According to Irwin, 'Tales of the Marvellous' includes tales of the supernatural, romances, comedy, Bedouin derring-do and one story dealing in apocalyptic prophecy. The contents page indicates that the complete manuscript contained 42 chapters, of which only 18 chapters containing 26 tales have survived. The handwriting of the manuscript suggests that the copy was made in the 14th century, but its contents indicate that the stories were compiled and in some cases composed in the 10th century in either Syria or Egypt. Read full article HERE.
Robert Irwin's books include 'For Lust of Knowing: The Orientalists and Their Enemies', 'The Middle East in the Middle Ages', 'The Arabian Nights: A Companion' and (as editor) 'The Penguin Anthology of Classical Arabian Literature'. He also introduced and edited the Penguin Classics 'Arabian Nights'.

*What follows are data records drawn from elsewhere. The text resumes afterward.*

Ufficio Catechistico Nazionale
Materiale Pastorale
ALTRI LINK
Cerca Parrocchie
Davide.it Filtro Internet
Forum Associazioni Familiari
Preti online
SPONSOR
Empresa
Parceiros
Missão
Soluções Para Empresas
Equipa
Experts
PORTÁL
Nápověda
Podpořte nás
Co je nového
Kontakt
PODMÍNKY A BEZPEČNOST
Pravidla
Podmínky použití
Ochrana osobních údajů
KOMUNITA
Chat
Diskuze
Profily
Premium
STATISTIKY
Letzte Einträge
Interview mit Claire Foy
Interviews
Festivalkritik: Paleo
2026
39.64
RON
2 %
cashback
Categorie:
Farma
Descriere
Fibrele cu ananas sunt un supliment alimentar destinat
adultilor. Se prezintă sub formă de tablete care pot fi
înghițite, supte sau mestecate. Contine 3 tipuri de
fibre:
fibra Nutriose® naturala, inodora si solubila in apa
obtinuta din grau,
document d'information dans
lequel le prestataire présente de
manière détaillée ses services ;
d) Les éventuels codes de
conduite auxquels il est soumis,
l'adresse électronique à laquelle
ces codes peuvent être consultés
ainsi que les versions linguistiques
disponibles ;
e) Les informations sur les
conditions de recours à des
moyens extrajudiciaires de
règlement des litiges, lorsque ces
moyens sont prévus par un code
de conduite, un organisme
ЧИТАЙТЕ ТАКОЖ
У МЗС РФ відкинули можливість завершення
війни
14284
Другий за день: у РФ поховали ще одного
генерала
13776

As I have read and reread these stories, I have slowly become convinced that the person who first wrote them down in the 10th century did not just collect them from other sources, but in some cases he or she actually composed them' - Robert Irwin for the Independent.
The Book Cover:
On the shrouded corpse hung a tablet of green topaz with the inscription: 'I am Shaddad the Great. I conquered a thousand cities; a thousand white elephants were collected for me; I lived for a thousand years and my kingdom covered both east and west, but when death came to me nothing of all that I had gathered was of any avail. You who see me take heed: for Time is not to be trusted.'
Dating from at least a millennium ago, these are the earliest known Arabic short stories, surviving in a single, ragged manuscript in a library in Istanbul. Some found their way into 'The Arabian Nights' but most have never been read in English before. 'Tales of the Marvellous and News of the Strange' has monsters, lost princes, jewels beyond price, a princess turned into a gazelle, sword-wielding statues and shocking reversals of fortune.
To read these stories today is an extraordinary experience - they were designed to enchant and delight a society almost fantastically distant from our own, and now, centuries later, they can be marvelled at in all their strangeness.
About the translator:
Malcolm C. Lyons is also the translator of the Penguin Classics edition of the complete 'Arabian Nights'. He was Sir Thomas Adam's Professor of Arabic at Cambridge University and is a life fellow of Pembroke College, Cambridge. He is one of the world's leading experts on classical Arabic literature.